Consigne: Relevez tous les verbes à l'impératif qui figurent dans le texte sur l'égoïsme de famille.

***** Texte à étudier

Nous abusons de tout, et
le
devoir de vivre en famille prêterait, si l'on
n'y prenait garde, à de singuliers abus. Il
est malheureusement certain que les tendresses les
plus saintes peuvent aboutir à
l'idolâtrie et que le désir
légitime de protéger
l'intimité du foyer peut se
métamorphoser en égoïsme.
L'égoïsme à deux, à trois
ou à quatre, est encore de
l'égoïsme. Or, l'égoïsme,
quelle que soit sa forme, est au fond toujours le
même. Il faut le combattre sans
ménagements.
Vous
rappelez-vous
l'exclamation de Pierre, à l'heure où
son maître était transfiguré? -
«Il fait bon ici; faisons-y trois tentes.
» - Il fait bon ici, s'écrie à
son tour l'égoïsme de famille ;
établissons-nous, enfermons-nous,
préservons-nous des contacts du dehors ;
pourquoi redescendre de la sainte montagne
?

**********
***** Données extraites

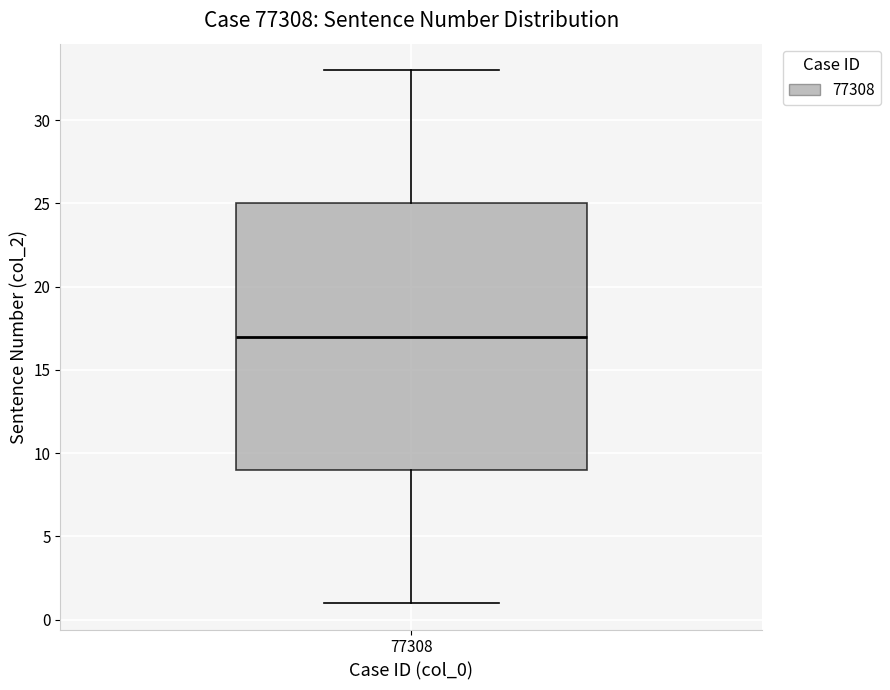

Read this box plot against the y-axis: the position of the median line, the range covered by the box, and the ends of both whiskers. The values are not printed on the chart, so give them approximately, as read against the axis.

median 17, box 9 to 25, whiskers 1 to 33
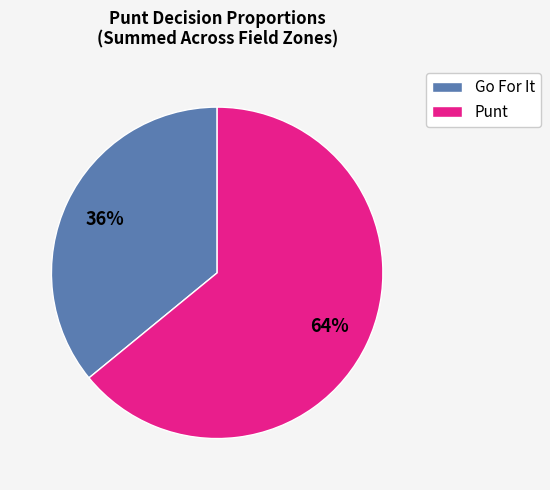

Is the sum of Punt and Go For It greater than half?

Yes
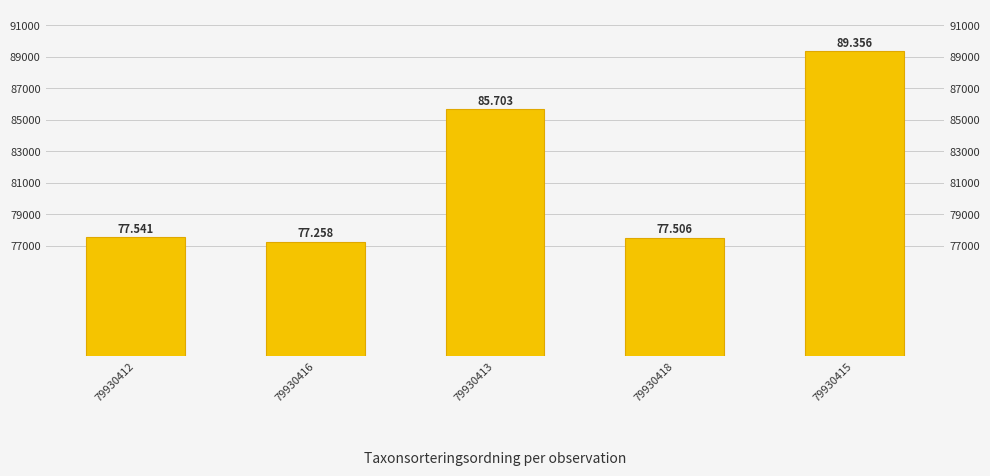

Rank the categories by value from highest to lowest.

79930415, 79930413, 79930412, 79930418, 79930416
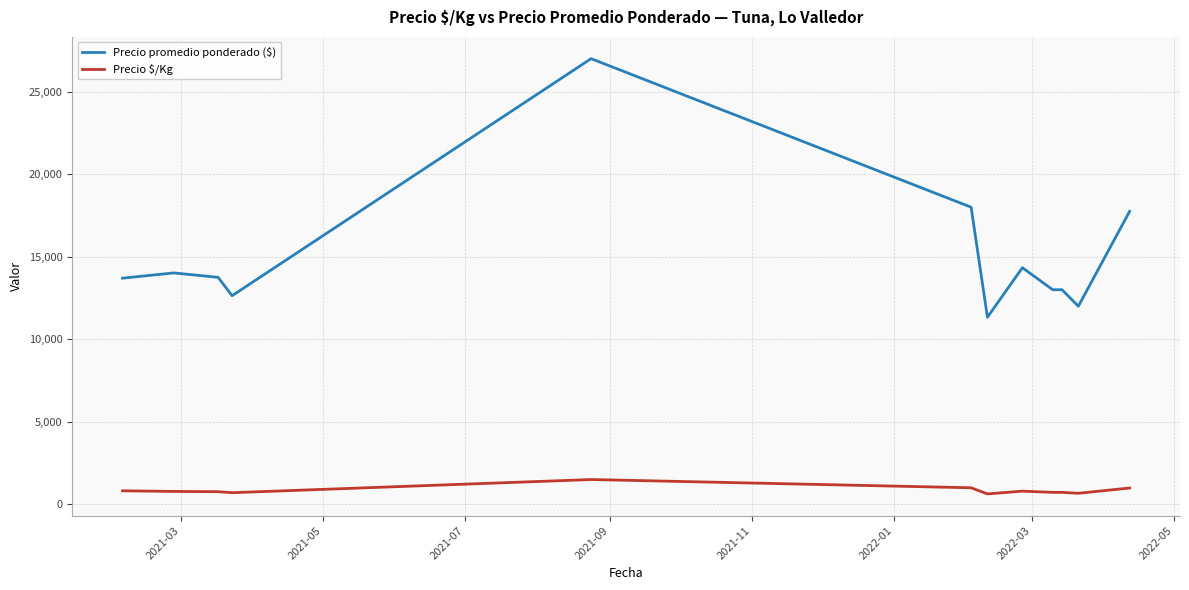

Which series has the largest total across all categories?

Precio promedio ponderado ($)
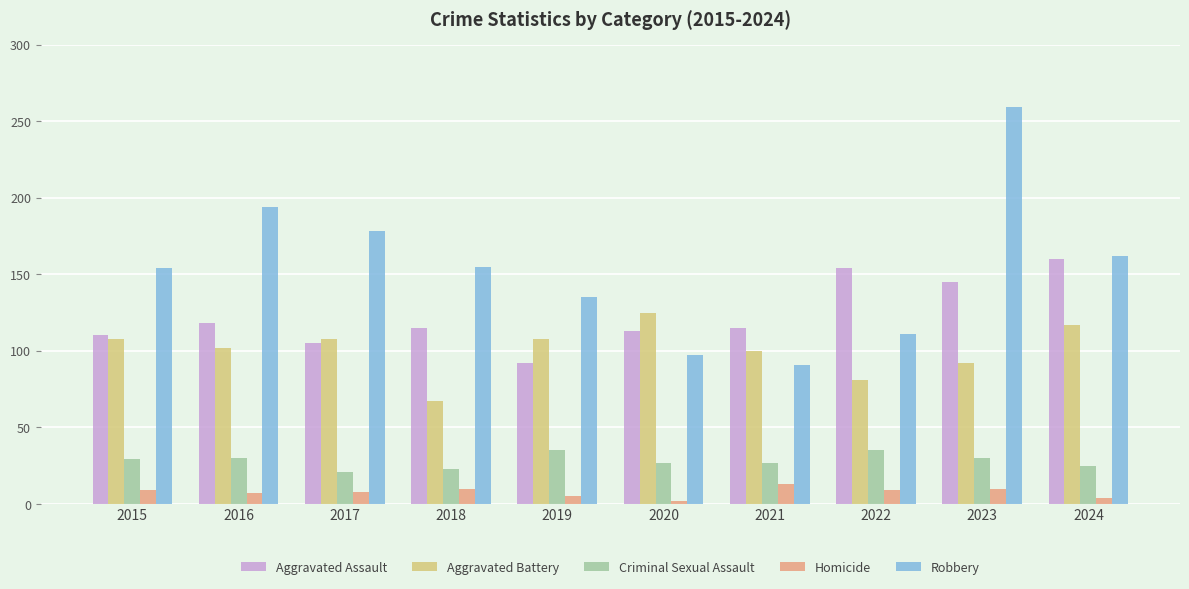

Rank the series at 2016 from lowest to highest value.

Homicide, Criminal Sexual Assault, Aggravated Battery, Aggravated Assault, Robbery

**********

Corrigé: faisons-y, établissons-nous, enfermons-nous, préservons-nous